Disposals by non-UK residents of their UK residential property will be subject to UK capital gains tax (“CGT”) from April 2015. The new tax charge was announced in the UK Chancellor’s Autumn statement on 5 December 2013.

So far we have very little detail. However, it appears that the new charge will apply only to future increases in value. Thus, if an individual already owns UK residential property its value will be effectively rebased, presumably to its April 2015 value – although the rebasing date would need to be confirmed - for the purpose of calculating any taxable gain on a future disposal.

It also appears that the new charge will apply regardless of the value of the residential property (by contrast to the charge on ATED-related gains applicable since April 2013 on disposals by non-UK resident companies which only applies to properties worth over £2m).

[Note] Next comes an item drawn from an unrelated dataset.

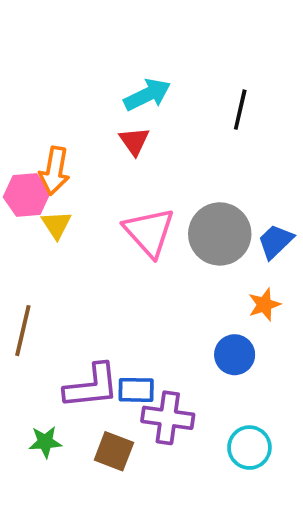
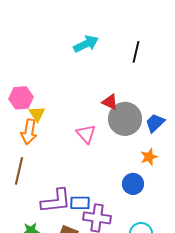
red triangle: (134, 141) -> (110, 102), moved, turned -30
orange arrow: (54, 171) -> (29, 132), moved
pink triangle: (149, 232) -> (86, 134), moved, size x0.7

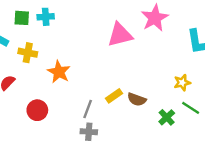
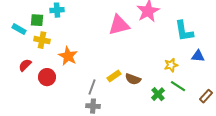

The announcement does not indicate what rate of CGT will be payable. One possibility is that it will be set at 28%, which is currently the top rate of CGT payable by individuals.

A Government consultation on the new charge is due to be published early in 2014 which should go some way towards clarifying how it is intended to work. Questions which the consultation will need to address include the following:

  • will any reliefs be available, including principal private residence exemption? Will the reliefs available under the ATED rules (for example, for letting on commercial terms or for development) be replicated for purposes of the new charge?
  • will the new charge apply to non-UK resident trusts? (The charge on ATED-related gains does not apply to trustees)
  • will the new charge apply to companies and if so, what would be the interaction with the charge on ATED-related gains? Would it extend to cases where the property is worth under £2m? Thousands of non-UK companies (especially in the BVI) own residential property in London. It will only be possible to advise them on their tax position once we have further clarification on the scope of the new charge.

Once the Government’s consultation paper is published in early 2014 it will be possible for non-UK resident owners of residential property in the UK to begin considering whether they are affected and what steps, if any, they should take. This is likely to require a consideration of other UK taxes besides CGT, including ATED and inheritance tax.